In recent years, nonsurgical techniques and devices for rejuvenating the aging face have taken the profession by storm.
It is my firm conviction that most of the more dramatic, meaningful, natural, favorable—and in the long run, economical—examples of facial rejuvenation are accomplished through the expert application of time-honored surgical techniques. In my experience the use of fascia or scar harvested from the patient’s own body has proven to be the most economical and long-lasting method of filling thinning lips and deep facial grooves. Fat is less predictable, and the vast majority of commercial fillers provide only temporary improvement.
Neuromodulators, fat, and fillers can be used in some patients who wish to lessen lines and wrinkles created by facial expression. Many younger adults choose to use neuromodulators in an attempt to slow the development of the undesirable signs of aging. It is my opinion that all options should be discussed with patients, even if the patient requests a certain product. Doing so fulfills the physician’s requirement for “informed consent.”
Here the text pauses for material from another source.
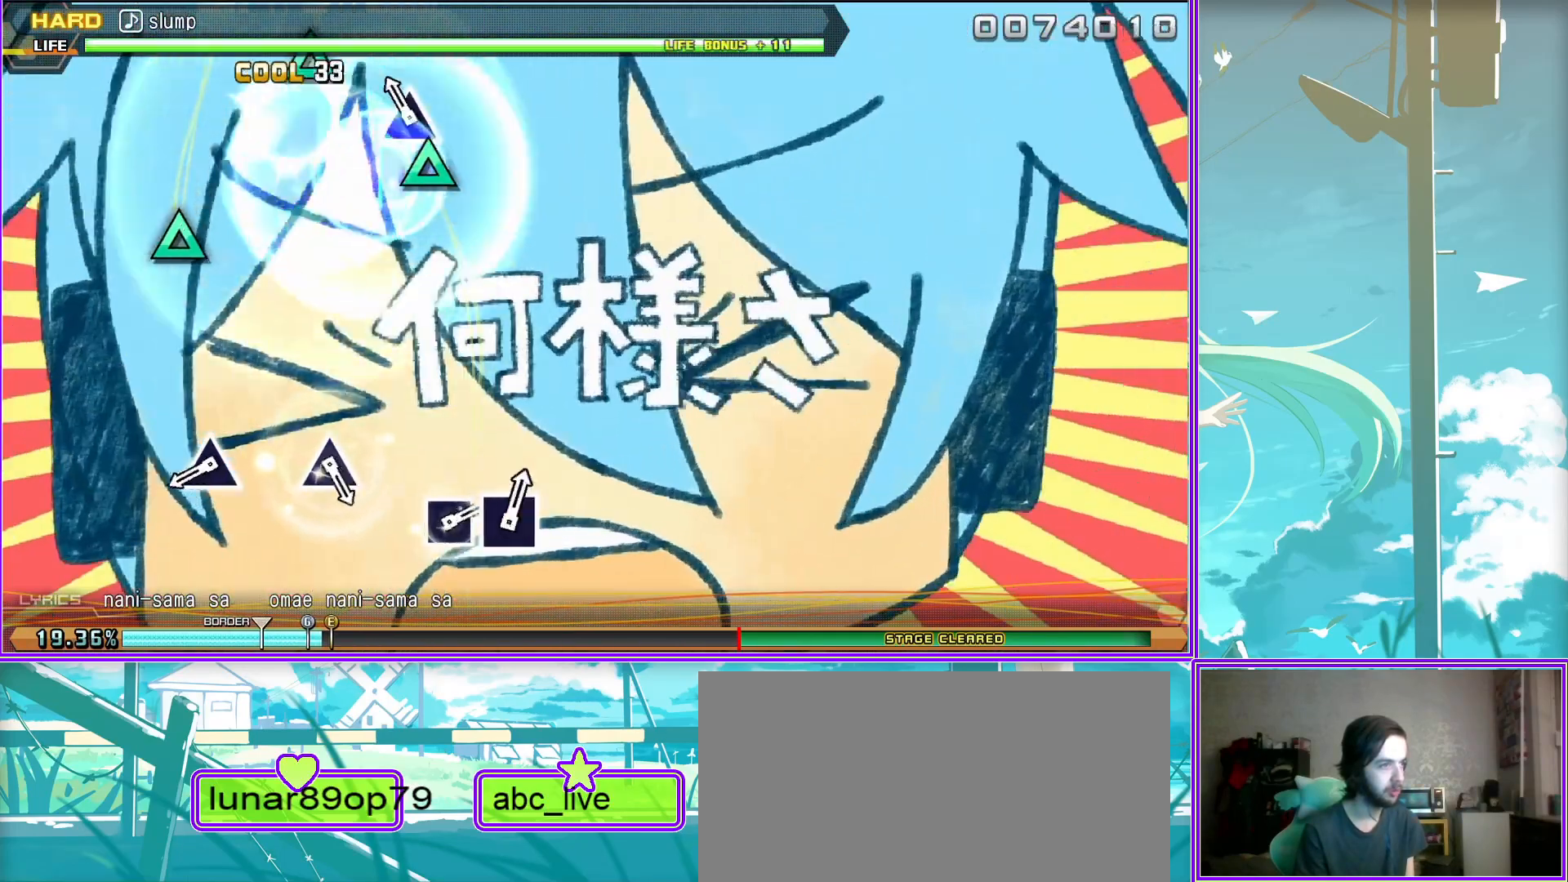
{"buttons": [], "left_stick": "center", "right_stick": "center", "events": [[67, "TRIANGLE", "up"], [317, "TRIANGLE", "down"], [433, "TRIANGLE", "up"]]}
Neuromodulators have gained popularity and can be used for a variety of facial issues. These injections can lessen expression wrinkles about the forehead and crow’s-feet area. I have reservations about using neuromodulators in the peri-oral region of the face, except when extreme puckering of the mentalis muscle occurs with facial expression. The temporary paralysis with neuromodulators is different than what is accomplished with skin resurfacing. In some cases a combination of neuromodulators and resurfacing is recommended.
Neuromodulators may also be injected to improve some of the spasms and asymmetry that patients with facial paralysis and Bell’s palsy experience. It should be noted that results obtained with neuromodulators are not permanent, so their use will have to be repeated. And undesirable lagophthalmos (ptosis) of the upper eyelid has been reported, as well as drooping of the upper lip and drooling at the corners of the mouth.
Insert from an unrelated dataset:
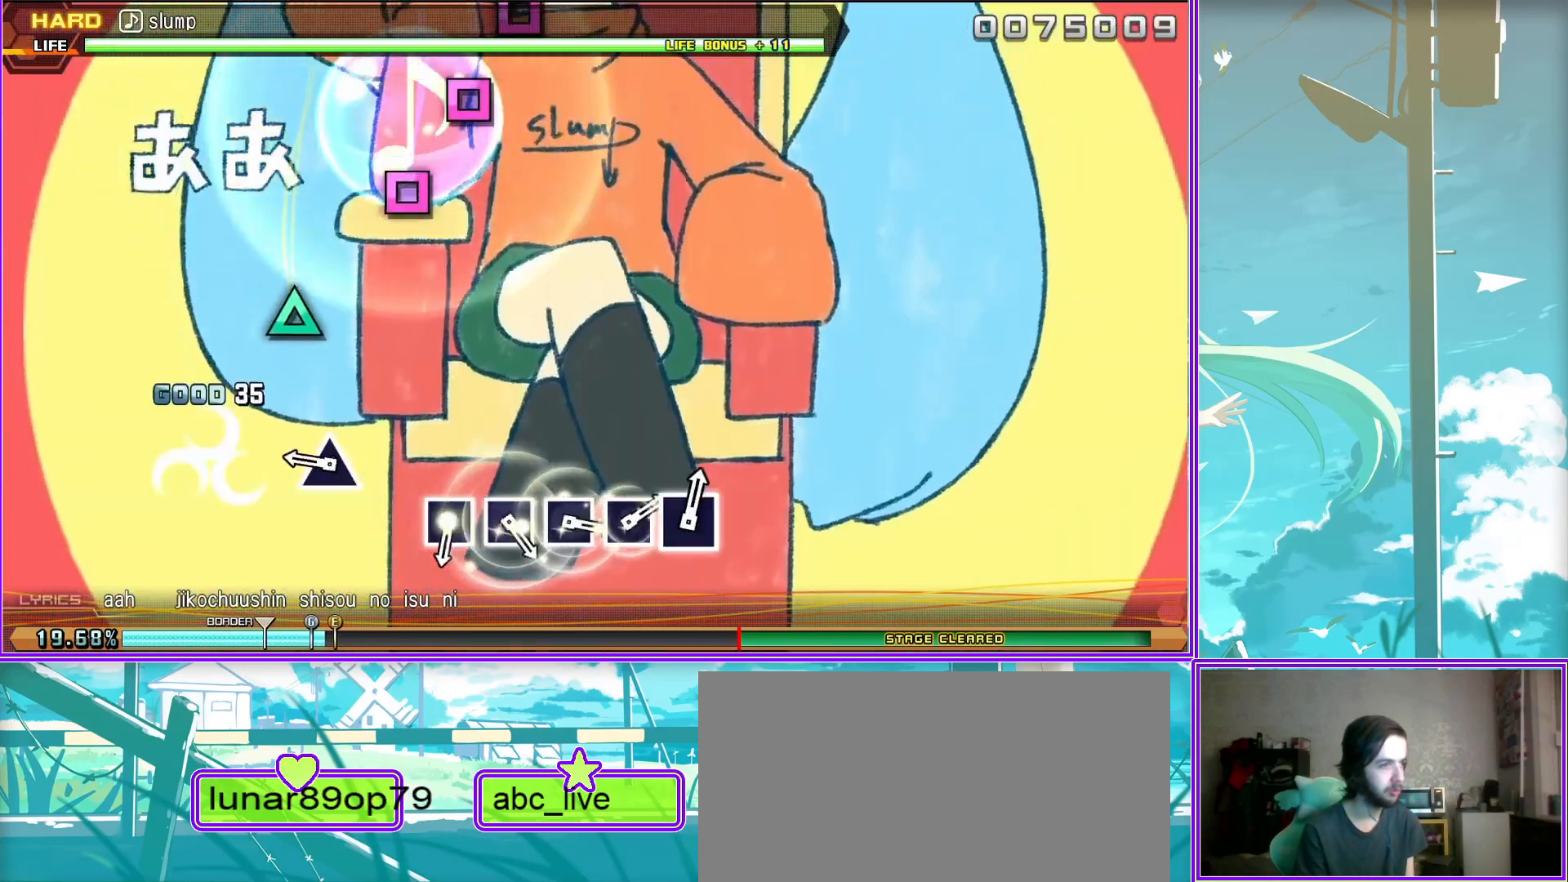
{"buttons": [], "left_stick": "center", "right_stick": "center", "events": [[183, "SQUARE", "down"], [267, "SQUARE", "up"], [333, "SQUARE", "down"], [433, "SQUARE", "up"]]}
Much attention is being given to restoring facial volume with a variety of synthetic materials. Commercially available “fillers” have become one of the most popular cosmetic procedures in the industry. Most are short-lived and require repeated injections every several months. This is not the venue to discuss specific commercial products, only to urge facial surgeons to investigate the claims made by the company and ask for independent histological proof that a product does what it claims to do.
Soft tissue grafts have long been used in plastic surgery. The first breast augmentations were en bloc fat grafts, but because hard lumps (healed areas of fat necrosis) made it difficult to distinguish scar from cancer, the practice was abandoned.
Fat harvested from other parts of the body has been injected into various regions of the body. It appears that the skill of the surgeon in harvesting the graft and preparing it for reinjection and the skill with which the fat cells are injected are the keys to success. Still, many surgeons are beginning to reveal that varying degrees of injected fat remains and retreatment is usually necessary. A rule of thumb is this: fat injected into muscle tends to survive more often than fat cells injected into fat or subcutaneous tissues.
I recommend that anyone who plans to incorporate fat grafting into their practice spend an appropriate amount of time with an experienced surgeon who has performed hundreds—if not thousands—of fat grafts, and learn the finer details of the procedure.
For the past 15 years I have used en bloc grafts composed of fat and fascia in the face. The most common source of these grafts is the preparotid fat and fascia of the superficial musculoaponeurotic system (SMAS), obtained at the time of facelift surgery (Fig. 25.1).
The second most available sites are the postauricular sulcus and preoccipital fascia. In cases where a facelift is not performed, a source of fascia is the postauricular region. While there is less fat available, the collagenous fascia in these areas is usually more abundant. A scar from a previous injury or surgery makes the most ideal of all “filler” grafts. It is necessary, however, to remove the skin overlying the deeper scar tissue.
In my experience, the success rate for fascia/fat en bloc grafting has been high. It is used to augment thinning lips, melolabial grooves, and deep glabellar lines (Fig. 25.2).